Re: Why is free(ptr) preferable to free(ptr, length)?

Posted: Mon Feb 08, 2021 1:56 pm
by rdos
OSwhatever wrote:This is an interesting question, but not necessarily only connected to kernel programming but programming in general. I already have a few allocators that works like this inside my kernel. One example is the buddy allocator and since you cannot store metadata inside the memory chunk without destroying the natural alignment provided with the buddy allocator, the meta data must be outside the allocated memory including the length.
The kernel is a bit of a special case. I have several different allocators in kernel.

One allocates byte-aligned blocks and uses control blocks before the actual memory block. Most of these are then linked to a selector with exact limit checking, and so memory corruption because of bad pointers doesn't happen here. Freeing will use the limit in the selector, but also will be enforced by the control block.

Another allocates pages from the page tables and marks them as "allocate on access". This one has no control blocks and thus when freeing these objects a size must be specified to the kernel knowns how many pages to free.

The third one is an allocator that uses bitmaps and is mapped to either 32-bit or 64-bit physical addresses. It's typically integrated with device data and is used to allocate many smaller same-size objects for memory-based schedules. It's very useful for memory mapped hardware as linear to physical translations (and the reverse) can be done very fast. I use this for all USB hardware devices, but might move AHCI and network drivers to it too in the future. It also has a garbage collection function as all blocks allocated will be freed when the main allocator object is freed.
OSwhatever wrote: There is more to this that storing the length together with the pointer can actually be a good idea. This is really ties more into the language than the kernel. Some languages provide fat pointers where you can store additional meta data like reference count and more. Also fat pointers makes the language more versatile where you can swap out GC algorithms to whatever you a like.

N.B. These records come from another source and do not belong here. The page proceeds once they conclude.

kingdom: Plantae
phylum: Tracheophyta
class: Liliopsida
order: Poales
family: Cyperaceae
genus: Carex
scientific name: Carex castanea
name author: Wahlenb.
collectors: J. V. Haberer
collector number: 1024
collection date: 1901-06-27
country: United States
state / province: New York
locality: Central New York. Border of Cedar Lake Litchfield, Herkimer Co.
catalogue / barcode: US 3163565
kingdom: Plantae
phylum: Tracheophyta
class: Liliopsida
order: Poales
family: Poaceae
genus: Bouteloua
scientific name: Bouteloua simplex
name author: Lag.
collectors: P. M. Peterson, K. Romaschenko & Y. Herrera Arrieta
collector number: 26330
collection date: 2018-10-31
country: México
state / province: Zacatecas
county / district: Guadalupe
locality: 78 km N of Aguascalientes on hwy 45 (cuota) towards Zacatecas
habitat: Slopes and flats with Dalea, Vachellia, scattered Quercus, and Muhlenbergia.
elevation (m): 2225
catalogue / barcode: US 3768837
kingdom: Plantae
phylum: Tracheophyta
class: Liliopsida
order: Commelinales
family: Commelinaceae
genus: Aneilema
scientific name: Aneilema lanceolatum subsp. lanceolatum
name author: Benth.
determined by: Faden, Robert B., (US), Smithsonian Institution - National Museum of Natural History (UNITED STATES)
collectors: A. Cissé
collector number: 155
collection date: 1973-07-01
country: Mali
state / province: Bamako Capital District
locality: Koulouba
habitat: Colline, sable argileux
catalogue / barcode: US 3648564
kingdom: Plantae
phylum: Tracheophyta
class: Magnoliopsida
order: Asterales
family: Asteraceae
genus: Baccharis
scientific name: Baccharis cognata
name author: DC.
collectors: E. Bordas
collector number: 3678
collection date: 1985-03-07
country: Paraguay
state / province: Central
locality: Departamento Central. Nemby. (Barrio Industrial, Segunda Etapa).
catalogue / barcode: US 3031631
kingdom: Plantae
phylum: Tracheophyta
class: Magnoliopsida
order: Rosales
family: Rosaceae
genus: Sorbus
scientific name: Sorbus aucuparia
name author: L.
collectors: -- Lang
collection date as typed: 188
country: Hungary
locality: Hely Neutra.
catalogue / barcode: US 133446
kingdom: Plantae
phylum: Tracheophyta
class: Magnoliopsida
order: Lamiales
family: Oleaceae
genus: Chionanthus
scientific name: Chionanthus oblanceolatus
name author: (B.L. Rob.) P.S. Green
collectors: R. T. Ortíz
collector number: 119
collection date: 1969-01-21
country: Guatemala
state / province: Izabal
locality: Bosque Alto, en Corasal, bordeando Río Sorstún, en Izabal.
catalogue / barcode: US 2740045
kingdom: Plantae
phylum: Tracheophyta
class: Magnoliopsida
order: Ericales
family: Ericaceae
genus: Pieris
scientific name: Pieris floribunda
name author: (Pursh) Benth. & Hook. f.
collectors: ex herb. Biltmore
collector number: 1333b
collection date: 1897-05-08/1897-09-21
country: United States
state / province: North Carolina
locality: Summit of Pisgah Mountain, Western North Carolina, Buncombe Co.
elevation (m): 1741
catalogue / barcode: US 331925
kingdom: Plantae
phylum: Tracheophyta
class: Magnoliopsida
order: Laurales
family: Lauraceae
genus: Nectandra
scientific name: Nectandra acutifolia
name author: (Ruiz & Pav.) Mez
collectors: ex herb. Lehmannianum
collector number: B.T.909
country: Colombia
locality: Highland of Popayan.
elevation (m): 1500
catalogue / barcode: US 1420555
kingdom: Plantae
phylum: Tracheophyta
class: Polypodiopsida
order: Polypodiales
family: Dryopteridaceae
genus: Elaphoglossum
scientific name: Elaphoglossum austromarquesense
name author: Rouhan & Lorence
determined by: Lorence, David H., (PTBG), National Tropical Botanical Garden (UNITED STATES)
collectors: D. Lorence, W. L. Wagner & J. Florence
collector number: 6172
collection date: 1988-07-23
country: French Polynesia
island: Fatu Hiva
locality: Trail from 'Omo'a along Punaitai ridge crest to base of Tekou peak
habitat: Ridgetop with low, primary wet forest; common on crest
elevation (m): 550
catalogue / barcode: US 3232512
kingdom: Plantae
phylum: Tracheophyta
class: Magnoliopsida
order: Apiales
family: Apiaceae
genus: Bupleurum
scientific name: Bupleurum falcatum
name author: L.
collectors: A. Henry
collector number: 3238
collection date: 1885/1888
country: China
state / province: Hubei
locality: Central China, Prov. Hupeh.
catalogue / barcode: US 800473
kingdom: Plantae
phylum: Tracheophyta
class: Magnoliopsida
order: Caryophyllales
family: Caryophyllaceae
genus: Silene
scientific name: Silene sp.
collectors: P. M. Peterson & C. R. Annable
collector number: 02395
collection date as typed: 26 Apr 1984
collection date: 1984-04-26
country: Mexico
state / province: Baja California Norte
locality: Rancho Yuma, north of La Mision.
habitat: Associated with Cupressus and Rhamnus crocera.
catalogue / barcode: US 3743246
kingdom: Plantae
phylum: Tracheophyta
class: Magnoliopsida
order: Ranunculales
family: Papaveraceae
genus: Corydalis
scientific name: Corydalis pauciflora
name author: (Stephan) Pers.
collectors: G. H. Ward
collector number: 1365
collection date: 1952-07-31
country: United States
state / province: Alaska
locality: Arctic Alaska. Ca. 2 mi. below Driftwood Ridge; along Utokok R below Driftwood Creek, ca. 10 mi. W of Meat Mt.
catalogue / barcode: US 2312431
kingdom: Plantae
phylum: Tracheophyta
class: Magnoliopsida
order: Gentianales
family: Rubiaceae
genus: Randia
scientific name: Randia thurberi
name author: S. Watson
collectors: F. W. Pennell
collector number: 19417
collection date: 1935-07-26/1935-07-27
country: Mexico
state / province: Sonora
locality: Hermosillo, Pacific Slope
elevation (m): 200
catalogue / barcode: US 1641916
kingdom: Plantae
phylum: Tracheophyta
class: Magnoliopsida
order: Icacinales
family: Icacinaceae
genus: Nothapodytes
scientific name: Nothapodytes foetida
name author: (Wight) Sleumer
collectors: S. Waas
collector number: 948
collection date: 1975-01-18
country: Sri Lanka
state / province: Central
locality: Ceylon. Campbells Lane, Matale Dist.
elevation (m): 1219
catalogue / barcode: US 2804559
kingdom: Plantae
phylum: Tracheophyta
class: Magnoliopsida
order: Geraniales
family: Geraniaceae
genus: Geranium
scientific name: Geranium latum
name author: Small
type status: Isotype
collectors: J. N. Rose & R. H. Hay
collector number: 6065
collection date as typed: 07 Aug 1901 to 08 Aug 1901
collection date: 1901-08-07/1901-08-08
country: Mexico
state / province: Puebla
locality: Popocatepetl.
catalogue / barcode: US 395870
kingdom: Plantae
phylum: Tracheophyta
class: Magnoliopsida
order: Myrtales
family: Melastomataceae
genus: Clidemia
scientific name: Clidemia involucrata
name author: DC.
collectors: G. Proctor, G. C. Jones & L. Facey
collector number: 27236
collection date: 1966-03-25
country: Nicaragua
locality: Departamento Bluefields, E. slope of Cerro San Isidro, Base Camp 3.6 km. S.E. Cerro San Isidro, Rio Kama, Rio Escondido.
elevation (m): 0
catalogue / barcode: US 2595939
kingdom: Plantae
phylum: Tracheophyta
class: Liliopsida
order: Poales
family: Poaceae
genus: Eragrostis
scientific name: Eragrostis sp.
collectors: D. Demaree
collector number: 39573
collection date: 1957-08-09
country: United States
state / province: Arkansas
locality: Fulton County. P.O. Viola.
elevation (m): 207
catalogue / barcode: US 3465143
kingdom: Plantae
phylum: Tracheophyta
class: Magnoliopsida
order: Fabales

Nim comes to mind that has this versatility. In practice with the length provided all allocated memory in the language then become slices and it also enables runtime bound checks for all memory. This means that if you break out a slice from an existing slice you can do a runtime bounds check.
True, but applications have less choices than the kernel that also can control page tables & physical memory mapping.

Re: Why is free(ptr) preferable to free(ptr, length)?

Posted: Mon Feb 08, 2021 3:01 pm
by AndrewAPrice
For the majority of cases, you probably would know the size of the object you want to free. E.g. Your variable is "struct Thread*". Arrays are a little more difficult, but you're probably pairing the pointer with its size somewhere. Interfaces would require the most work to figure out what size to pass to free (maybe each implementation set a 'destruct' function pointer, or the base struct contains metadata such as the size.)

Re: Why is free(ptr) preferable to free(ptr, length)?

Posted: Mon Feb 08, 2021 3:09 pm
by AndrewAPrice
rdos wrote:True, but applications have less choices than the kernel that also can control page tables & physical memory mapping.
If you're allocating large page-aligned objects in the kernel, you probably don't want to use the same malloc/free as you do for arbitrary sized objects. Feel free to, but I think it'll make your implementation more difficult. It might be better to call your Virtual Memory Manager directly (e.g. "void* AllocatePages(size_t num_pages)", "ReleasePages(void* first_page, size_t pages)") and just leave comments that this is allocated via the virtual memory manager rather than mallloc.

Does your kernel allocate objects that are larger than 1 page in size? Mine doesn't (I'm building a microkernel) so I'm curious if you do.

Re: Why is free(ptr) preferable to free(ptr, length)?

Posted: Mon Feb 08, 2021 10:26 pm
by eekee
@vvaltchev: I'm thankful for your detailed explanation too. I'm thinking of a single-language OS. If this language is strongly typed, your point #1 would apply to 100% of allocations. I'm also happy to hear your buddy allocator wasted surprisingly little memory even before usage optimization.